Pasa el tiempo, algunas personas se sientan en las escaleras o en el piso del andén. Pasa el tiempo. Más usuarios se suman a la espera. Hace calor, una señora se abanica, parece que ni siquiera el sistema de ventilación está funcionando. Un tren se acerca, la gente se moviliza innecesariamente porque viene con las luces apagadas y no se detiene. Mientras pasa frente a mí veo una mancha alargada sobre un lateral del vagón, un líquido corrió por allí dejando una seca estela entre anaranjada y marrón, eran otras épocas cuando los lavaban a diario. Los altavoces mudos, el protocolo de avisar con anticipación que el tren que ingresa al andén no presta servicio en esta estación no se cumple, otro protocolo que no se cumple. Hay murmullos, ya tengo quince minutos esperando por el tren, otros tienen más, las caras dicen tanto. Se acumula más gente. A través de los altavoces, una voz femenina muy poco amable recuerda que los usuarios no deben sentarse en las escaleras o en el andén, que deben cumplir ésta y todas las normas, que colaboren. Más murmullos, algunos se levantan, otros no. Pasa el tiempo. Llega un tren en la otra dirección. Movimiento, pasos apresurados. Faltan pedazos en el recubrimiento anti-resbalante del piso, pienso que alguien puede tropezar, ocurre. Llega un tren en la dirección a la que voy. Me coloco a un lado de la puerta que se abre, usuarios apresurados salen y entran, hay algunos empujones. Suena la señal de cierre de puertas me apuro también, pero la puerta no se mueve, la señal vuelve a sonar y esta vez sí hay cierre.

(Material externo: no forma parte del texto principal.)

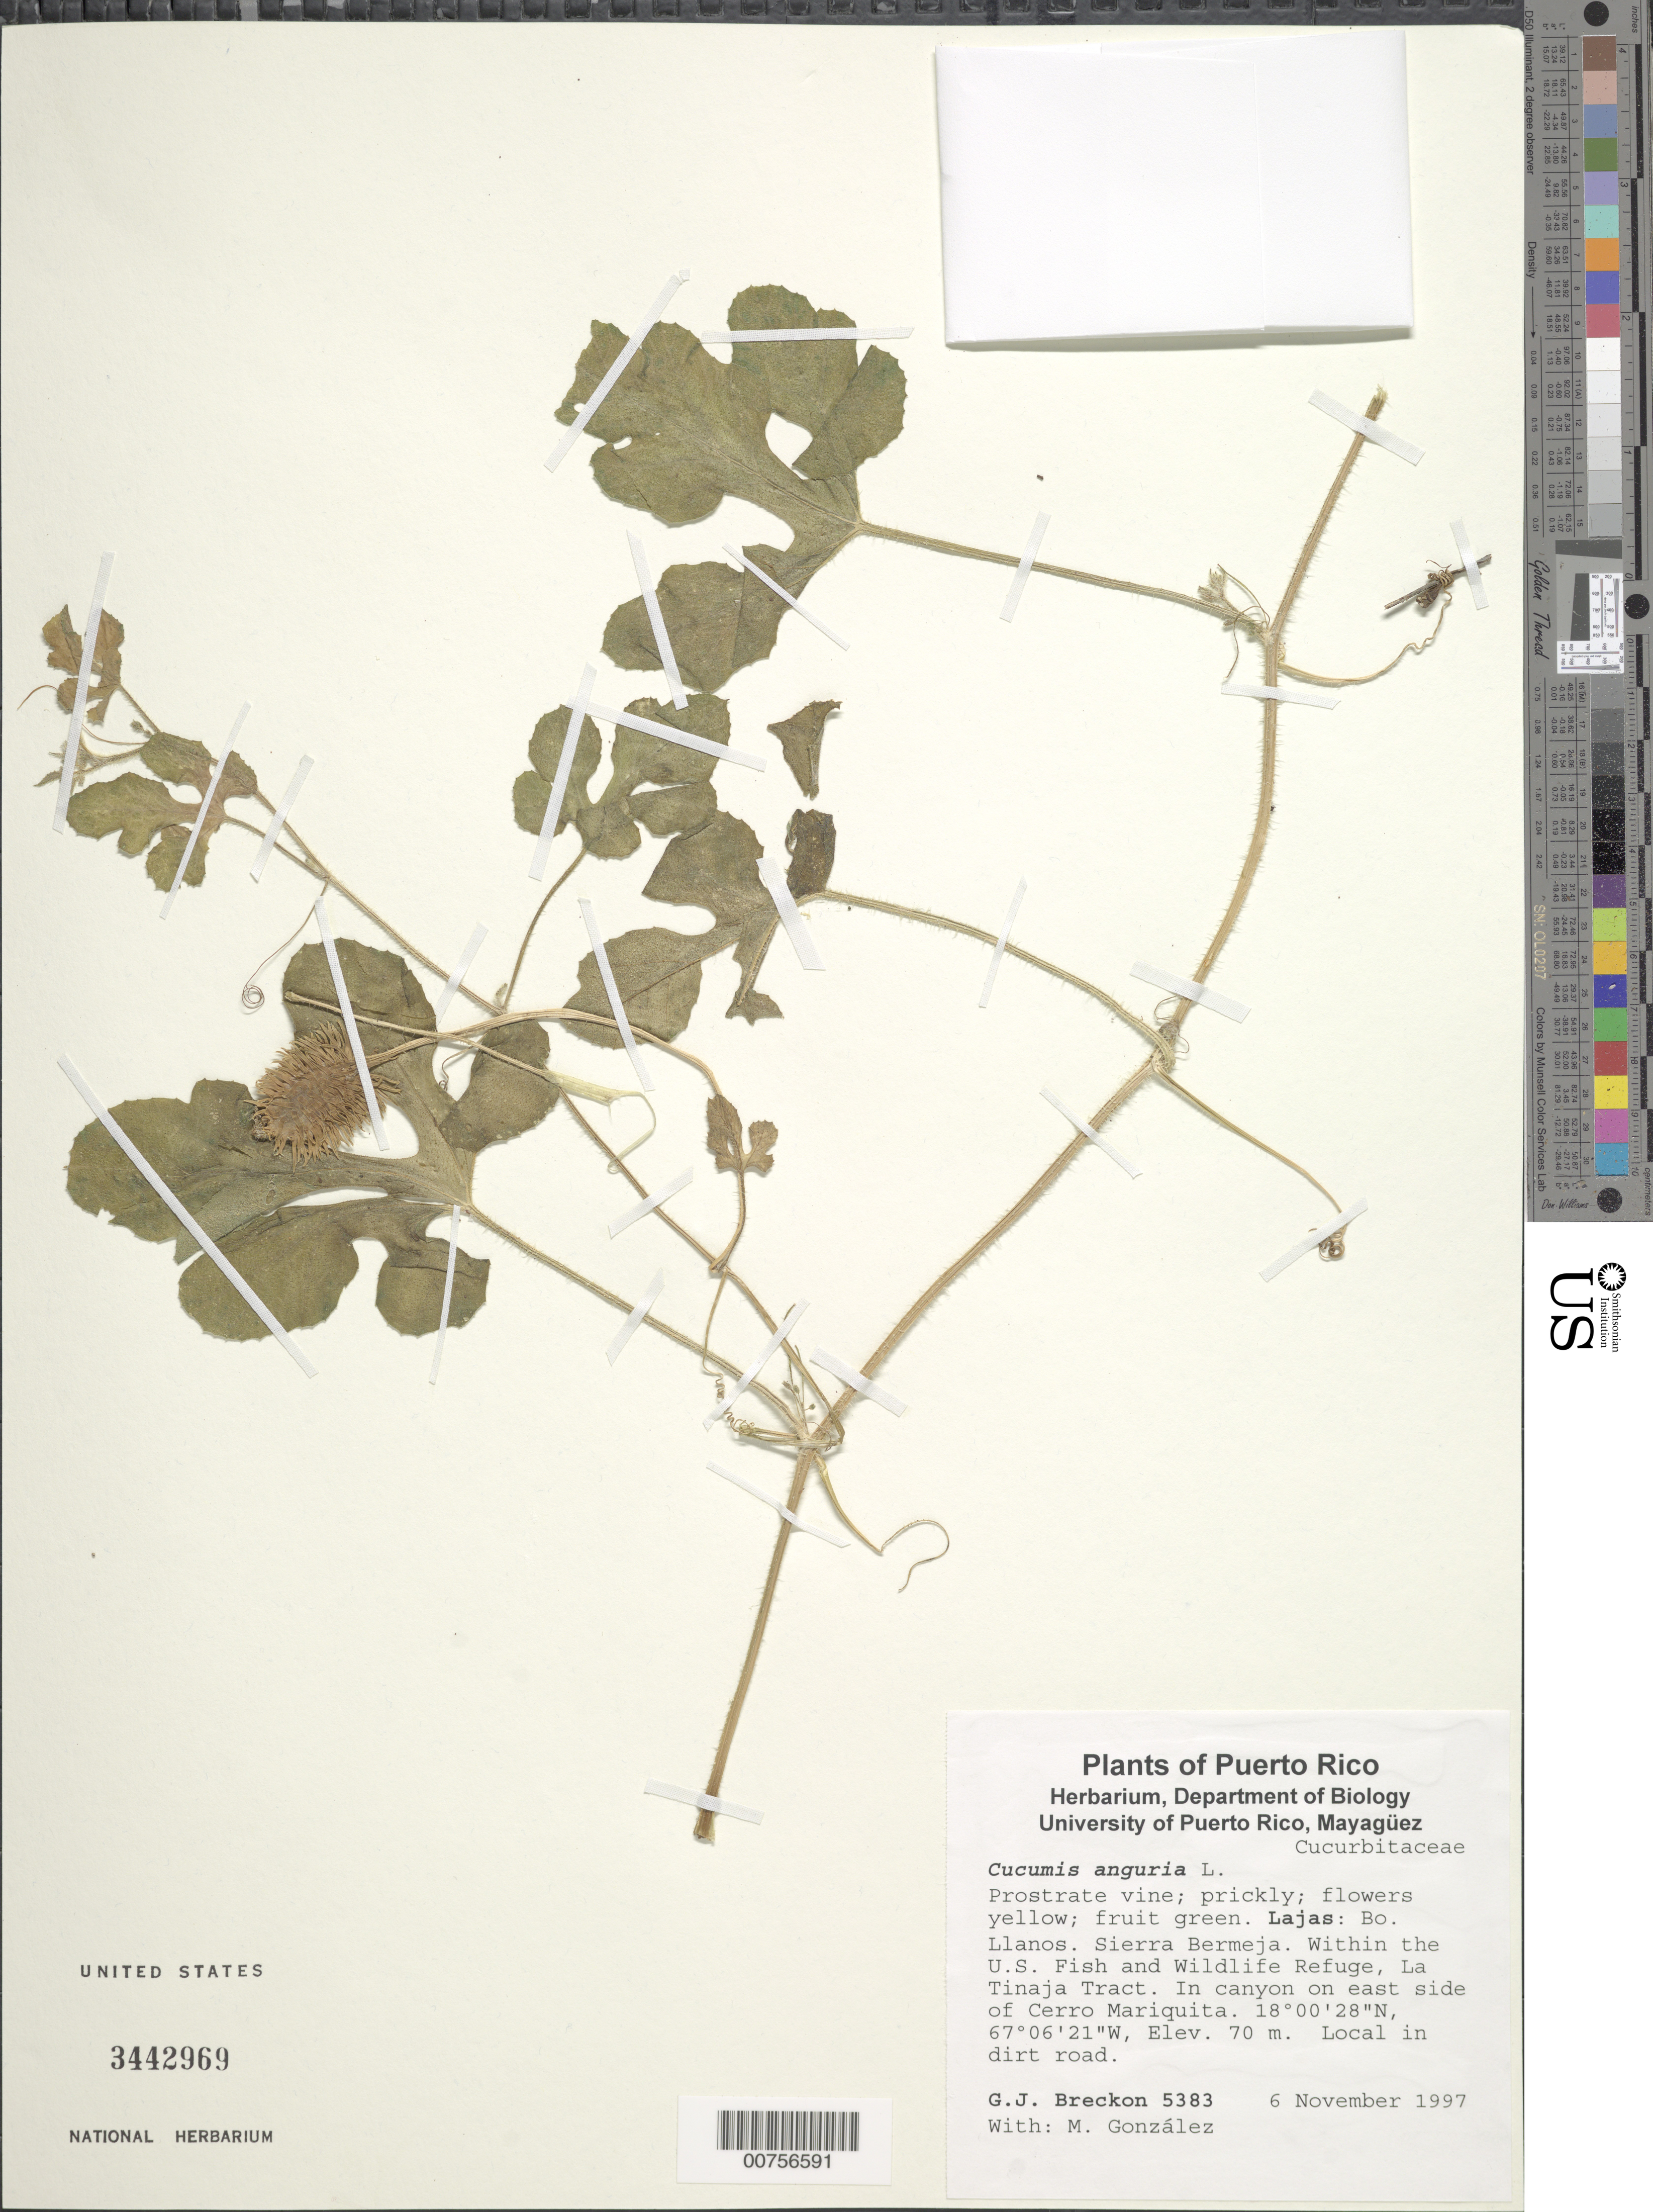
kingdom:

Me mantengo de pié porque mi trayecto es sólo de una estación esta vez, busco un paral vertical para sostenerme, los horizontales son altos y los elementos colgantes para sujetarse ya no están. En el piso gris claro se ven grandes manchas de sucio a lo largo del vagón. Hay aire acondicionado, la señora guarda el improvisado abanico de cartón, el tren inicia movimiento con brusquedad, me sostengo con más fuerza, agradezco no tener que hacer un viaje largo. Pueden ser escabrosos los viajes, sin contar cuando hay eventos extremos… fallas de luz, choques, descarrilamientos. Los accidentes ya se incorporaron a la historia del metro, lamentablemente.

Llego a la estación que es mi destino. Hay mucha gente en el andén que se apresura a entrar en cuanto abren las puertas, salgo entre más empujones y más comentarios. El ambiente también está caliente aquí. Ninguna de las escaleras mecánicas a la vista funcionan, una persona se ha sentado en las escaleras fijas y los que quieren pasar protestan. Subo, es constante el flujo de gente pasando en los torniquetes, liberados aquí también, sin cobrar aquí también. Subo más y salgo a la calle, agradezco la brisa fresca de las seis de la mañana.

Pasé 25 minutos en ese espacio subterráneo. 25 minutos de mal servicio en un sistema de transporte que fue ejemplo de eficiencia. La gerencia de la destrucción ha hecho su trabajo.